Terms and Conditions – worst Attorney Food
Terms and Conditions – OMG, not again!
Are you on the Internet? Yes, you are, because you read this article. So you already encountered the famous “To continue you must accept our Terms and Conditions. OK [Button]. I bet you hit OK to go on.
The Internet Giants like Google, Facebook, Microsoft, Ebay, PayPal and many more publish every 2 or 3 months new “Terms and Conditions”. If you are a user of one of their services, you are asked in a friendly manner to accept their new policies. But 99.8 percent of you would not agree, if you had read or understood what they write.
Mission impossible !!!
I just got one more of these messages from PayPal. It is easy to agree in the mail they sent. Just click OK.
But if you really look at the text, you go nuts. Without a Master degree in law, you sell your soul.
I analysed the text from PayPal, because I couldn’t find the new paragraphs. Although they wrote in the initial text, that new or altered items were marked, I found no marks.
I ran the legal terms through a free and tough text analysing system. The result confirmed my fears.

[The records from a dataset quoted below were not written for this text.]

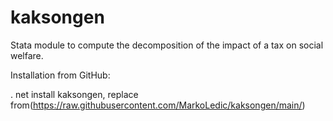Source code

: # kaksongen
Stata module to compute the decomposition of the impact of a tax on social welfare.

Installation from GitHub:

. net install kaksongen, replace from(https://raw.githubusercontent.com/MarkoLedic/kaksongen/main/)
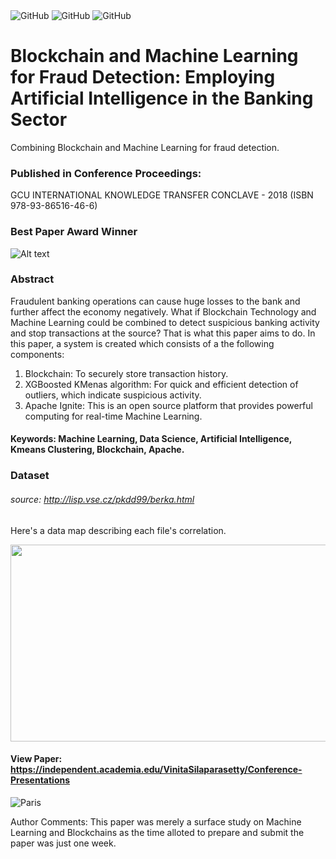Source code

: <div class="column">
  <img alt="GitHub" src="https://img.shields.io/badge/Reviewed_by-Wiley-blue.svg">
  
  <img alt="GitHub" src="https://img.shields.io/badge/Reviewed_by-Elsevier-blue.svg">
  
  <img alt="GitHub" src="https://img.shields.io/badge/License-LGPL_3.0-blue.svg">

# Blockchain and Machine Learning for Fraud Detection: Employing Artificial Intelligence in the Banking Sector

Combining Blockchain and Machine Learning for fraud detection.

### Published in Conference Proceedings: 

 GCU INTERNATIONAL KNOWLEDGE TRANSFER CONCLAVE - 2018 (ISBN 978-93-86516-46-6)

### Best Paper Award Winner

![Alt text](https://raw.githubusercontent.com/VinitaSilaparasetty/Blockchain-ml/master/fraudml.JPG)

### Abstract

 Fraudulent banking operations can cause huge losses to the bank and further affect the economy negatively. What if Blockchain Technology and Machine Learning could be combined to detect suspicious banking activity and stop transactions at the source? That is what this paper aims to do.
In this paper, a system is created which consists of a the following components:
1) Blockchain: To securely store transaction history.
2) XGBoosted KMenas algorithm: For quick and efficient detection of outliers, which indicate suspicious
activity.
3) Apache Ignite: This is an open source platform that provides powerful computing for real-time Machine
Learning.

#### Keywords: Machine Learning, Data Science, Artificial Intelligence, Kmeans Clustering, Blockchain, Apache.

### Dataset 

###### source: http://lisp.vse.cz/pkdd99/berka.html

Here's a data map describing each file's correlation.

<p align="center">
  <img width="560" height="315" src="https://github.com/VinitaSilaparasetty/Blockchain-ml/blob/master/lpetrocelli-czech-financial-dataset-real-anonymized-transactions/Datamap.png?raw=true">
</p> 

#### View Paper: https://independent.academia.edu/VinitaSilaparasetty/Conference-Presentations

<img src="https://github.com/VinitaSilaparasetty/Blockchain-ml/blob/master/V.S.png?raw=true" alt="Paris" class="center">

Author Comments: This paper was merely a surface study on Machine Learning and Blockchains as the time alloted to prepare and submit the paper was just one week.
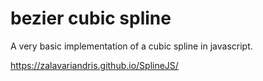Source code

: # bezier cubic spline

A very basic implementation of a cubic spline in javascript.

https://zalavariandris.github.io/SplineJS/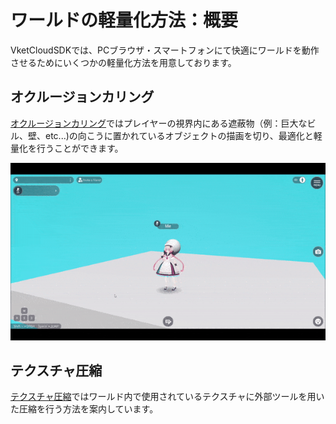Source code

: # ワールドの軽量化方法：概要

VketCloudSDKでは、PCブラウザ・スマートフォンにて快適にワールドを動作させるためにいくつかの軽量化方法を用意しております。

## オクルージョンカリング
[オクルージョンカリング](./OcclusionCulling.md)ではプレイヤーの視界内にある遮蔽物（例：巨大なビル、壁、etc...)の向こうに置かれているオブジェクトの描画を切り、最適化と軽量化を行うことができます。

![OcclusionCulling_Result](img/OcclusionCulling_Result.gif)

## テクスチャ圧縮

[テクスチャ圧縮](../heoexporter/he_TextureCompression.md)ではワールド内で使用されているテクスチャに外部ツールを用いた圧縮を行う方法を案内しています。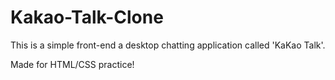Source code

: # Kakao-Talk-Clone

This is a simple front-end a desktop chatting application called 'KaKao Talk'.

Made for HTML/CSS practice!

Terms and Conditions – a true experience
The original text of PayPal is in the PDF file below. I cannot publish it here because it contains 69,916 word. Be warned, it will take about 350 minutes to read. I do not want to steal almost 6 hours of your life. And if you should invest the time, do not forget that you MUST understand each single word and that you MUST NOT omit one single semicolon. Otherwise the corporate attorneys will catch you.
The raw numbers
|Characters (including spaces)||415594|
|Characters (without spaces)||346872|
|Estimated Reading Time||350 min.|
|Estimated Speaking Time||560 min.|
I had been astonished by the reading difficulty. The Flesch index of 52.7 means that a 10th to 12th grade can understand. Flesch calls it “Fairly difficult to read”. Dale-Chall requires you with 10.3 points to have a college degree to easily understand. So, why don’t you read?
Did you read till here?
Either you are a corporate lawyer or you are like me. Offended by Terms and Conditions, you read them. Cheers bro, cheers sis!